French continued, “Let’s be clear, however, the international community will take its cues from America. If our own government isn’t out front in supporting one of its own citizens, we cannot expect the UN and EU to lead.” But we must not forget that the international community and even the U.S. government will take its cues from the churches. If Christians in America and beyond don’t bother to support one of their own “citizens,” they cannot expect the secular world to take the lead. Thankfully, the ACLJ reports that almost 80,000 people have signed their international petition on behalf of Saeed Abedini. An additional petition, asking the Obama Administration and U.S. government to engagement has garnered almost 254,000 signatures. Christians are undoubtedly well represented among the signatories.
Some church leaders in the mainline church denominations are most probably underrepresented. They are not familiar with, or are horrified by the politically conservative ACLJ; they don’t believe that Muslims should leave their faith for Christianity; or they are loath to criticize the foreign policy of the Obama Administration.

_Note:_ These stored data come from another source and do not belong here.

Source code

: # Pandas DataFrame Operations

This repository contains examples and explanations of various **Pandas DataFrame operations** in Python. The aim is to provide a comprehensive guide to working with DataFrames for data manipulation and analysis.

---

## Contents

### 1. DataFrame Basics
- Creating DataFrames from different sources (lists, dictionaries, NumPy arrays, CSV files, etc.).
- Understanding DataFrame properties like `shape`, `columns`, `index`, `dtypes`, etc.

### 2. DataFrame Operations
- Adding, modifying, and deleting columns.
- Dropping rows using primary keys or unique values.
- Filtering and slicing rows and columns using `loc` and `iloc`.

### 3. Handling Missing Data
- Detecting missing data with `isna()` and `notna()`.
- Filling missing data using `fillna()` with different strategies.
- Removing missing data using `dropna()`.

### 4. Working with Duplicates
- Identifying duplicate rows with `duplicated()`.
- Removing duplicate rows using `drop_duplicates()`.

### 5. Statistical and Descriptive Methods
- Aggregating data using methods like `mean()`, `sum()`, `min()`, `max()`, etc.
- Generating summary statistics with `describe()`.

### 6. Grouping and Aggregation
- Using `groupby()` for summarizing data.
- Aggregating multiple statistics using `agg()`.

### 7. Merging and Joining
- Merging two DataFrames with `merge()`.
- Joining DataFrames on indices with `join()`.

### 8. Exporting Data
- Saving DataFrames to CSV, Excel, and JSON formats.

For whatever reason, just as they failed to get involved in advocacy efforts for Youcef Nadarkhani, some mainline church leaders take less interest in the fate of Iranian Christians than they did in two American hikers who were arrested as spies in Iran in 2009 and imprisoned in Evin Prison. Episcopal Church bishop John Chane and Catholic bishop Theodore McCarrick, along with representatives of the Council on American-Islamic Relations (CAIR) helped negotiate the release of hikers Bauer and Fattal on a trip to Iran in September 2011.

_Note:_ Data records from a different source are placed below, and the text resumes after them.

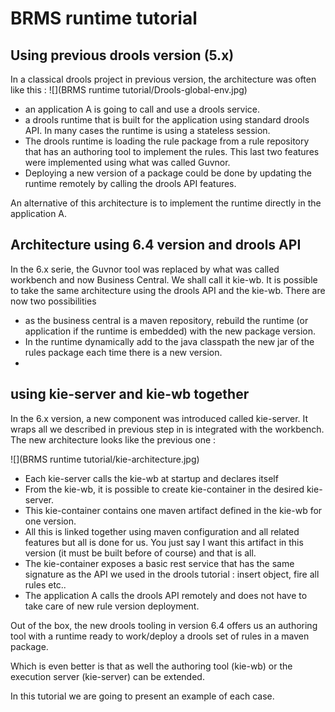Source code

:# BRMS runtime tutorial


## Using previous drools version (5.x)

In a classical drools project in previous version, the architecture was often like this : 
![](BRMS runtime tutorial/Drools-global-env.jpg)

* an application A is going to call and use a drools service.
* a drools runtime that is built for the application using standard drools API. In many cases the runtime is using a stateless session. 
* The drools runtime is loading the rule package from a rule repository that has an authoring tool to implement the rules. This last two features were implemented using what was called Guvnor. 
* Deploying a new version of a package could be done by updating  the runtime remotely by calling the drools API features.

An alternative of this architecture is to implement the runtime directly in the application A.


## Architecture using 6.4 version and drools API

In the 6.x serie, the Guvnor tool was replaced by what was called workbench and now Business Central. We shall call it kie-wb. 
It is possible to take the same architecture using the drools API and the kie-wb. 
There are now two possibilities
* as the business central is a maven repository, rebuild the runtime (or application if the runtime is embedded) with the new package version.
* In the runtime dynamically add to the java classpath the new jar of the rules package each time there is a new version.
* 

## using kie-server and kie-wb together

In the 6.x version, a new component was introduced called kie-server. It wraps all we described in previous step in is integrated with the workbench.
The new architecture looks like the previous one : 

![](BRMS runtime tutorial/kie-architecture.jpg)

* Each kie-server calls the kie-wb at startup and declares itself 
* From the kie-wb, it is possible to create kie-container in the desired kie-server. 
* This kie-container contains one maven artifact defined in the kie-wb for one version. 
* All this is linked together using maven configuration and all related features but all is done for us. You just say I want this artifact in this version (it must be built before of course) and that is all.
* The kie-container exposes a basic rest service that has the same signature as the API we used in the drools tutorial : insert object, fire all rules etc..
* The application A calls the drools API remotely and does not have to take care of new rule version deployment.

Out of the box, the new drools tooling in version 6.4 offers us an authoring tool with a runtime ready to work/deploy a drools set of rules in a maven package.

Which is even better is that as well the authoring tool (kie-wb) or the execution server (kie-server) can be extended.

In this tutorial we are going to present an example of each case.


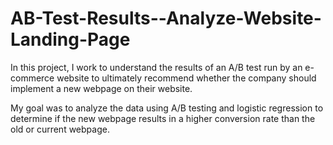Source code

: # AB-Test-Results--Analyze-Website-Landing-Page

In this project, I work to understand the results of an A/B test run by an e-commerce website to ultimately recommend whether the company should implement a new webpage on their website. 

My goal was to analyze the data using A/B testing and logistic regression to determine if the new webpage results in a higher conversion rate than the old or current webpage.
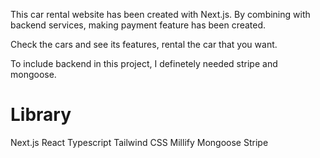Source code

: This car rental website has been created with Next.js. By combining with backend services, making payment feature has been created.

Check the cars and see its features, rental the car that you want.

To include backend in this project, I definetely needed stripe and mongoose.

# Library
Next.js
React
Typescript
Tailwind CSS
Millify
Mongoose
Stripe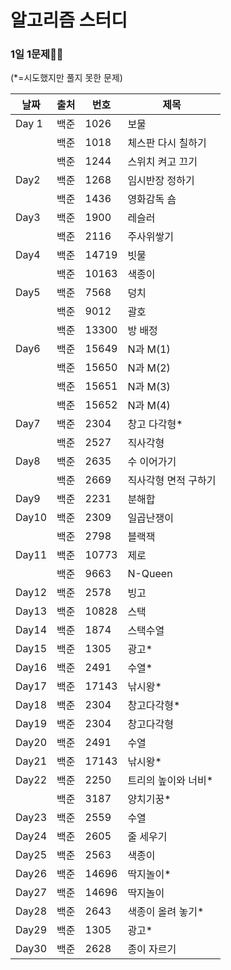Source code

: # 알고리즘 스터디

### 1일 1문제💪🧠

(*=시도했지만 풀지 못한 문제)

| 날짜  | 출처 | 번호  | 제목                 |
| ----- | ---- | ----- | -------------------- |
| Day 1 | 백준 | 1026  | 보물                 |
|       | 백준 | 1018  | 체스판 다시 칠하기   |
|       | 백준 | 1244  | 스위치 켜고 끄기     |
| Day2  | 백준 | 1268  | 임시반장 정하기      |
|       | 백준 | 1436  | 영화감독 숌          |
| Day3  | 백준 | 1900  | 레슬러               |
|       | 백준 | 2116  | 주사위쌓기           |
| Day4  | 백준 | 14719 | 빗물                 |
|       | 백준 | 10163 | 색종이               |
| Day5  | 백준 | 7568  | 덩치                 |
|       | 백준 | 9012  | 괄호                 |
|       | 백준 | 13300 | 방 배정              |
| Day6  | 백준 | 15649 | N과 M(1)             |
|       | 백준 | 15650 | N과 M(2)             |
|       | 백준 | 15651 | N과 M(3)             |
|       | 백준 | 15652 | N과 M(4)             |
| Day7  | 백준 | 2304  | 창고 다각형*         |
|       | 백준 | 2527  | 직사각형             |
| Day8  | 백준 | 2635  | 수 이어가기          |
|       | 백준 | 2669  | 직사각형 면적 구하기 |
| Day9  | 백준 | 2231  | 분해합               |
| Day10 | 백준 | 2309  | 일곱난쟁이           |
|       | 백준 | 2798  | 블랙잭               |
| Day11 | 백준 | 10773 | 제로                 |
|       | 백준 | 9663  | N-Queen              |
| Day12 | 백준 | 2578  | 빙고                 |
| Day13 | 백준 | 10828 | 스택                 |
| Day14 | 백준 | 1874  | 스택수열             |
| Day15 | 백준 | 1305  | 광고*                |
| Day16 | 백준 | 2491  | 수열*                |
| Day17 | 백준 | 17143 | 낚시왕*              |
| Day18 | 백준 | 2304  | 창고다각형*          |
| Day19 | 백준 | 2304  | 창고다각형           |
| Day20 | 백준 | 2491  | 수열                 |
| Day21 | 백준 | 17143 | 낚시왕*              |
| Day22 | 백준 | 2250  | 트리의 높이와 너비*  |
|       | 백준 | 3187  | 양치기꿍*            |
| Day23 | 백준 | 2559  | 수열                 |
| Day24 | 백준 | 2605  | 줄 세우기            |
| Day25 | 백준 | 2563  | 색종이               |
| Day26 | 백준 | 14696 | 딱지놀이*            |
| Day27 | 백준 | 14696 | 딱지놀이             |
| Day28 | 백준 | 2643  | 색종이 올려 놓기*    |
| Day29 | 백준 | 1305  | 광고*                |
| Day30 | 백준 | 2628  | 종이 자르기          |

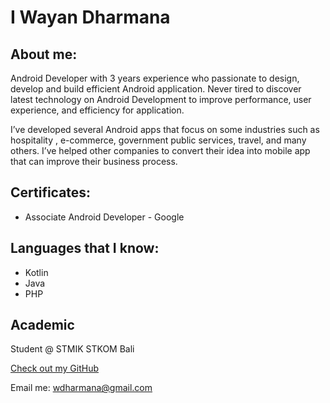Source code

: # I Wayan Dharmana

## About me:

Android Developer with 3 years experience who passionate to design, develop and build efficient Android application. Never tired to discover latest technology on Android Development to improve performance, user experience, and efficiency for application. 

I’ve developed several Android apps that focus on some industries such as hospitality , e-commerce, government public services, travel, and many others. I’ve helped other companies to convert their idea into mobile app that can improve their business process.

## Certificates:
- Associate Android Developer - Google

## Languages that I know:

- Kotlin
- Java
- PHP

## Academic

Student @ STMIK STKOM Bali


[Check out my GitHub](https://github.com/wdharmana)

Email me: wdharmana@gmail.com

In contrast to some church leaders’ lack of interest, the leadership of the Anglican Church in North America is preparing a statement to go to all of the bishops, clergy, and Christians of the denomination, urging prayer and action on behalf of Abedini and all of Iran’s persecuted Christians. Individual church members in other denominations should urge their leaders to similar actions. Although citizens of all faiths and of no faith will also show their concern and work on behalf of the human rights of these persecuted Christians, and that effort is accepted with great gratitude and humility, Abedini’s fellow Christians have a special accountability to speak out on behalf of him and all of Iran’s persecuted believers.